2 dakika okuma süresi
Ekonomi de durgunluk devam ediyor. Döviz kurlarında büyük bir çıkış yok. Geçtiğimiz yılın son çeyreğinde 8,50’yi bulan dolar şu anda 7,67’de dolaşıyor. Fakat Türkiye’ye giren sıcak para çıkarken, büyük hasara neden oluyor. Ciddi paralar çıkıyor, bu da ekonomimize negatif etkide bulunuyor. İşsizlik, enflasyon ve ekonomik kriz Türkiye’nin kaderi oldu. AB’ye giden yolda Türkiye ekonomisini ciddi bir şekilde düzeltmek zorunda.
Türkiye’nin AB yolculuğu şu anda tamamıyla durdu. Tam üyelik görüşmeleri yapılmıyor. Türkiye her Brüksel zirvesinden yeni yaptırımlar gelecek korkusu içinde. Türkiye, isteklerini ciddi bir şekilde dile getirmesi lazım. TAVAK Vakfı olarak bunu her seferinde vurguluyoruz.
1) Türkiye Suriyeli sığınmacıların dönmesi için çaba göstermeli, buna karşılık AB 2018-2019 ve 2020 yılları için öngörülen 3’er milyardan 9 milyar euroyu Suriyelilerin geri dönüşü için yönlendirmeli.

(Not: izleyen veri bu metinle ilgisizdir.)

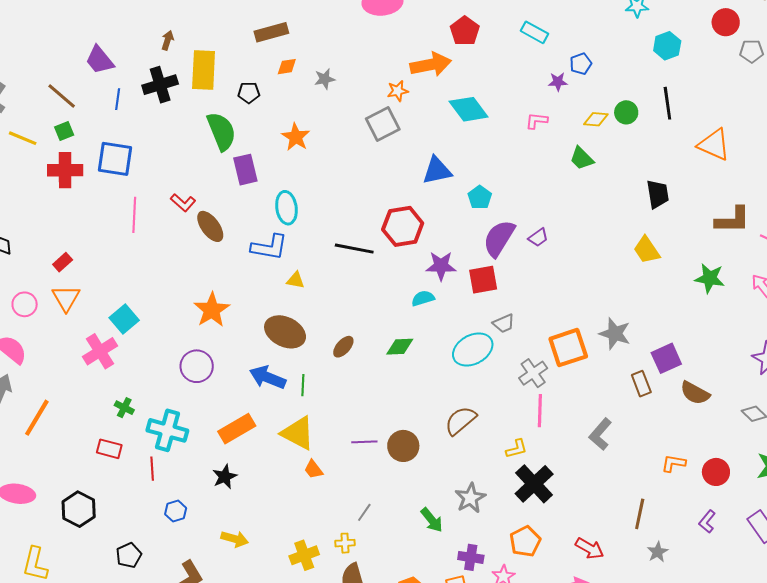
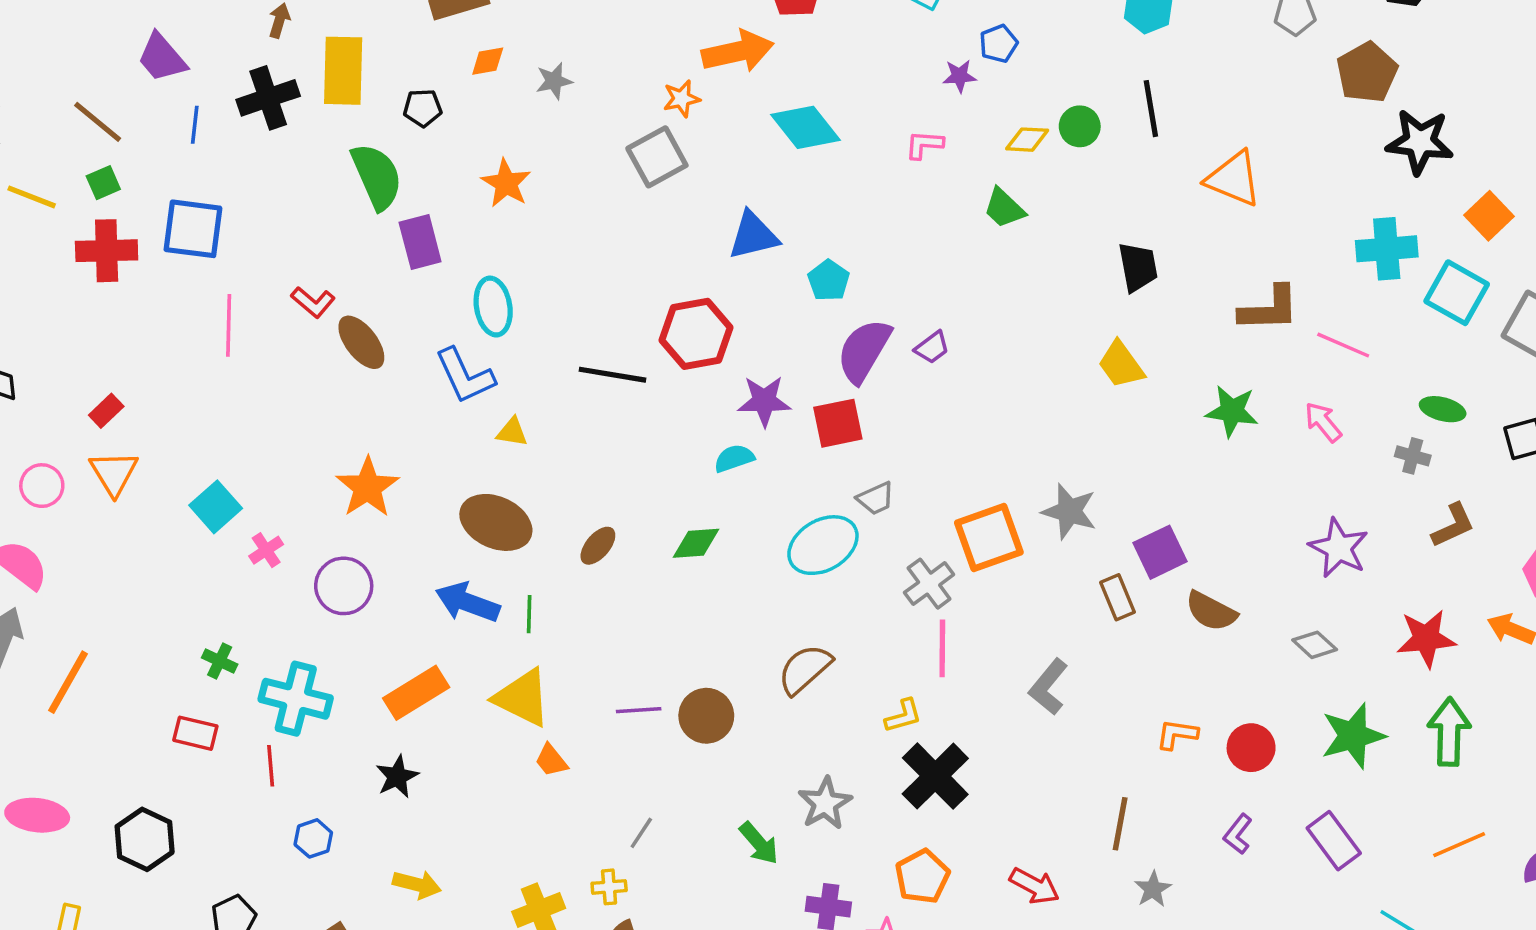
blue L-shape: (269, 247) -> (465, 376), turned 57
pink cross: (100, 351) -> (266, 550), moved, size x0.6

2) Gümrük Birliği Anlaşmasının iyileştirilmesi, kamu alımları, tarımdaki iyileştirme Türkiye için önemli. Gümrük Birliği’nin iyileştirilmesi ile Gümrük Birliği’nde alınan kararlarda da söz sahibi olacağız. Gümrük Birliği’nin iyileştirilmesi, kamu ihale alımlarının iyileştirilmesi elbette 4’lü çeteye pek yaramayacak ama Türkiye perspektifini aşmalı.
3) Artık AB bütçesinde Türkiye’nin özel bir yeri olmalı. Buna göre Türkiye AB bütçesine diğer üye ülkeler gibi ulusal gelirinin 1,8 ile ülkede toplanan KDV gelirlerinin 1,9’nu verip, buna karşılık tarımsal garanti fonu, bölgesel ve sosyal stukrur fonundan para almalı. Her açıdan Türkiye bundan karlı çıkacak.
4) NATO üyesi bir ülke olarak Türkiye, Avrupa Savunma ve Güvenlik Kimliği’nde AB ülkeleri gibi söz sahibi olmamız lazım. Bunun önüne kimse geçemez . Avrupa’da çatışma alanlarının 18’inin 14’ünde Türkiye taraf. Türkiye bu konuda Avrupa’da söz sahibi olacaktır.